Em qualquer país civilizado, um juiz é, por definição, um homem profundamente respeitador da legalidade, sobretudo, da lei fundamental que é a constituição. Um juiz muito raramente pode ser notícia, pois quando isso acontece, quase sempre é por maus motivos. Quando um juiz se torna, ele próprio, notícia, pelo menos um dos dois não está bem - ou a notícia ou o juiz. Porém, Baltazar Garzón, há décadas que está permanentemente na comunicação social. Ele é o herói de todos os fundamentalistas que, lá como cá, enxameiam os órgãos de informação, incluindo alguns que se dizem de referência. Muitas das suas decisões torpedearam a lei, mas isso é um pormenor sem importância para as turbas justiceiras para quem os suspeitos de um crime não podem ter direitos. Em nome de uma radical eficácia investigatória, Garzón ignorou os limites da lei e violou os direitos fundamentais dos arguidos. A tortura policial de presos da ETA com que, sistematicamente, pactuou ao longo dos anos, ficará para a história como uma das páginas mais negras da justiça na democracia espanhola. Num país profundamente traumatizado pelos actos de violência urbana de uma organização independentista minoritária, o mais popular era não olhar a meios (legais) para atingir os fins. E Baltazar Garzón sempre pareceu estar mais preocupado com a sua popularidade do que com a legalidade. Que importância poderia, então, ter a tortura de «terroristas» num país onde sectores crescentes da população clamavam por vingança contra a ETA?

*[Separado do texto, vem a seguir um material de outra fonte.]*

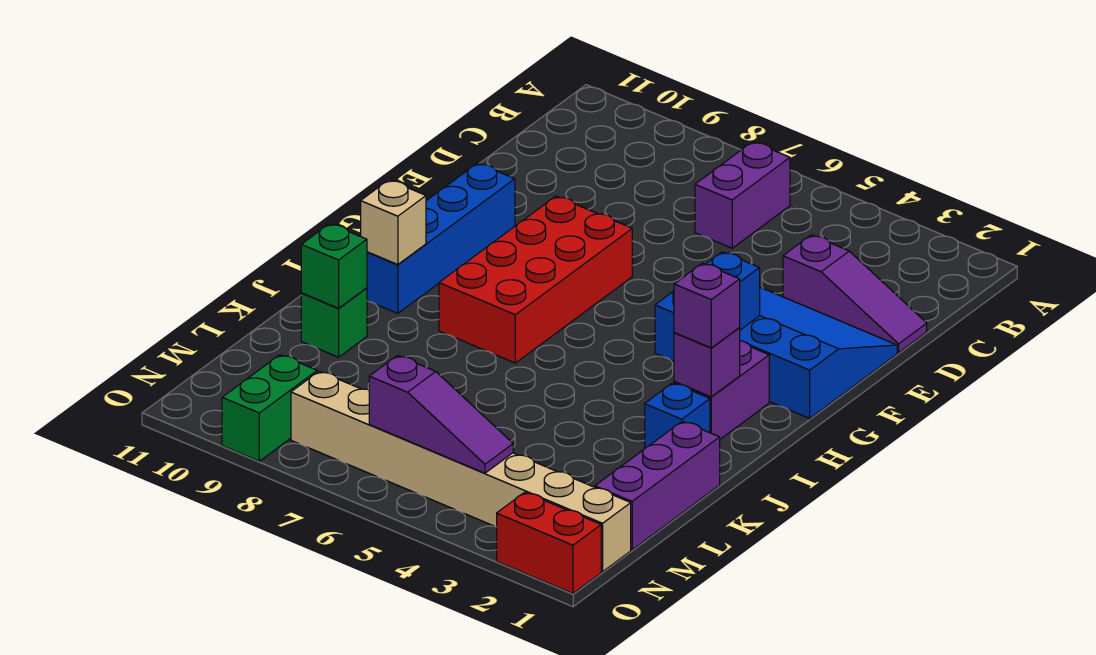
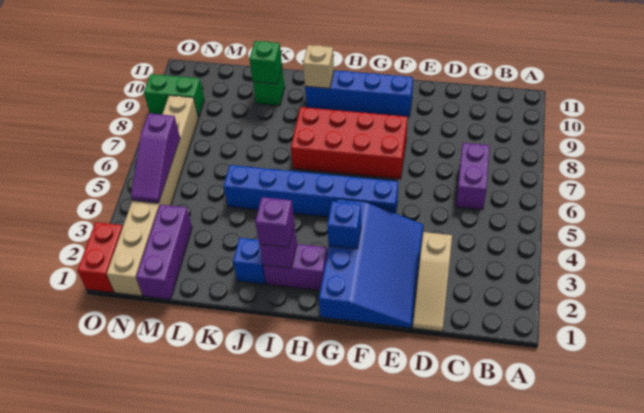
purple brick B6:C6 level 1 -> purple brick C6:C7 level 1
purple slope D1:D3 level 1 top 3 -> tan slope D1:D3 level 1 top 3
none -> blue brick F5:K5 level 1
purple brick K1:M1 level 1 -> purple brick M1:M3 level 1

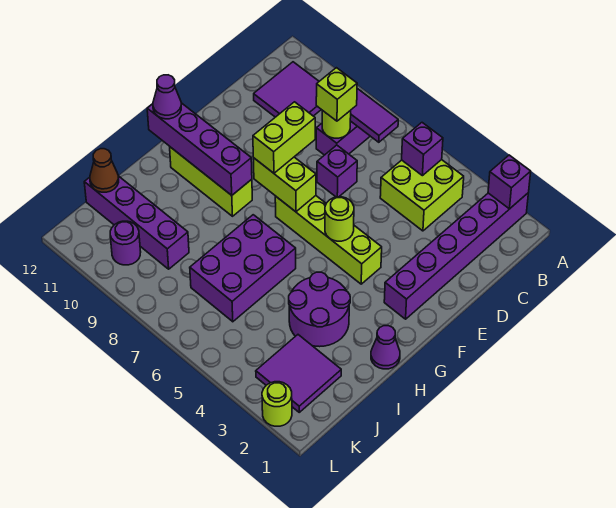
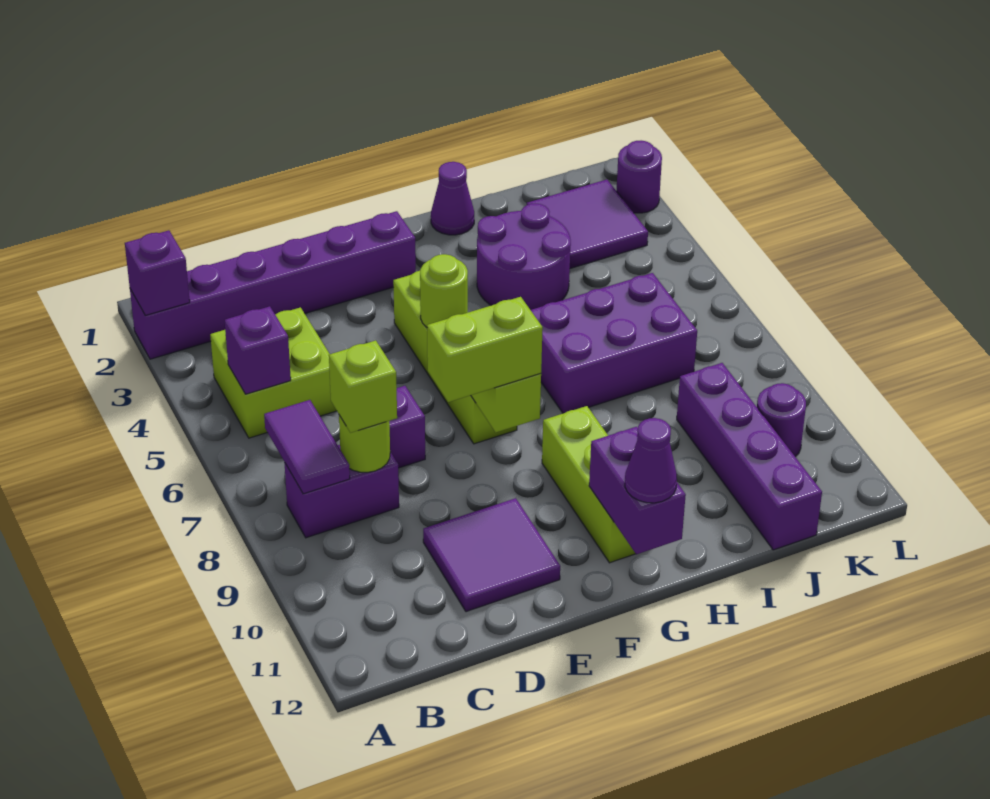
purple tile B10:C11 level 1 -> purple tile D10:E11 level 1
purple brick G9:G12 level 2 -> purple brick G11:G12 level 2
brown cone J12 level 2 -> none
lime round brick L2 level 1 -> purple round brick L2 level 1

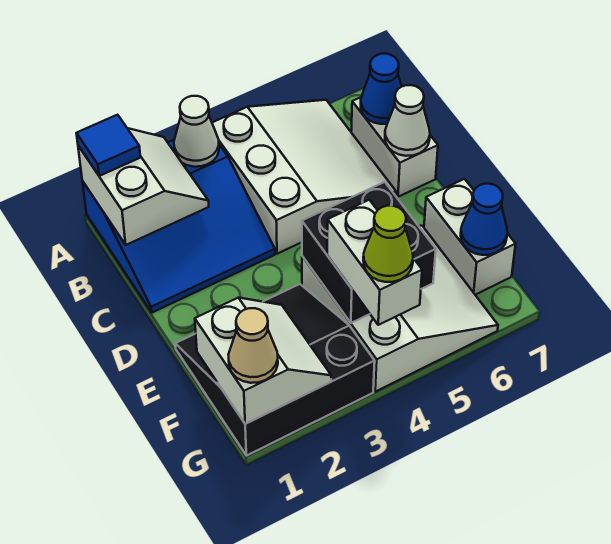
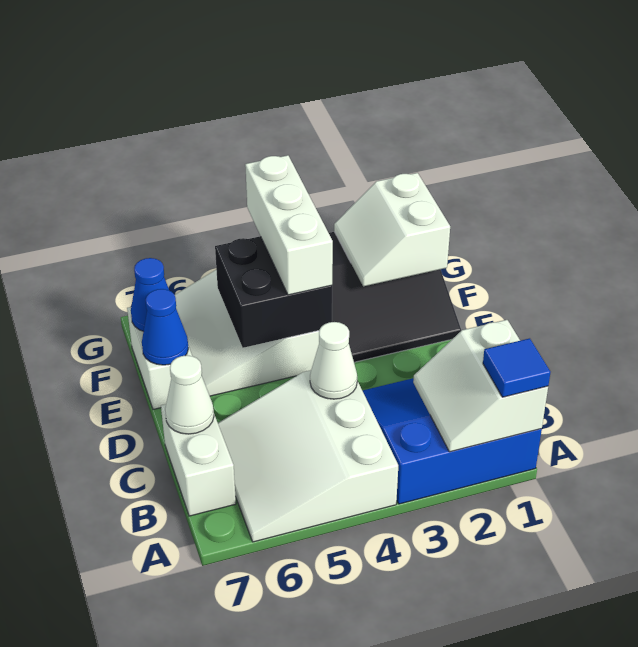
white cone A3 level 2 -> white cone C4 level 2
blue cone B7 level 2 -> blue cone E7 level 2
white brick F4:G4 level 3 -> white brick E4:G4 level 3
tan cone G1 level 3 -> none
lime cone G4 level 4 -> none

O seu vedetismo incontinente levou-o a cavalgar o oportunismo político mais primário, quando quis investigar os crimes do franquismo cometidos durante (e logo após) a guerra civil, ou seja, mais de 60 anos depois de cometidos e cerca de 30 anos depois de amnistiados por uma lei que consubstanciara, em si mesma, um verdadeiro pacto constituinte do actual regime democrático espanhol.
Mas foi com o caso que agora culminou na sua condenação que Baltazar Garzón revelou o seu desprezo pela legalidade. Obstinado em incriminar por corrupção um grupo de pessoas ligadas aos principais dirigentes do Partido Popular (que ele próprio mandara prender) e não conseguindo reunir provas suficientes, o «super-juiz» não hesitou em ordenar a gravação das conversas desses presos com os seus advogados.
Porém, numa decisão que ficará para a história da justiça espanhola e europeia, o TSE entendeu que, hoje, tais violações são próprias de regimes totalitários aonde tudo é válido para obter a informação que interessa ao estado. Considerou também que a decisão de Garzón não resultou de um mero erro de interpretação da lei, mas sim de um acto arbitrário que agredia a configuração constitucional do processo penal como um processo justo.
Uma decisão semelhante seria totalmente impossível em Portugal onde a generalidade dos juízes estão mais preocupados em protegerem-se uns aos outros do que em defender o estado de direito e os direitos, liberdades e garantias dos cidadãos. Mas são decisões como a do TSE que fazem a diferença entre uma justiça moderna e civilizada como é a de Espanha e uma justiça corporativa e medieval como é a portuguesa. Infelizmente, muito boa gente, incluindo políticos, ainda não percebeu que não há juízes de esquerda e de direita, mas, simplesmente, juízes e mercenários. E estes, sejam quais forem as suas tendências políticas, são sempre os piores inimigos da credibilidade da Justiça.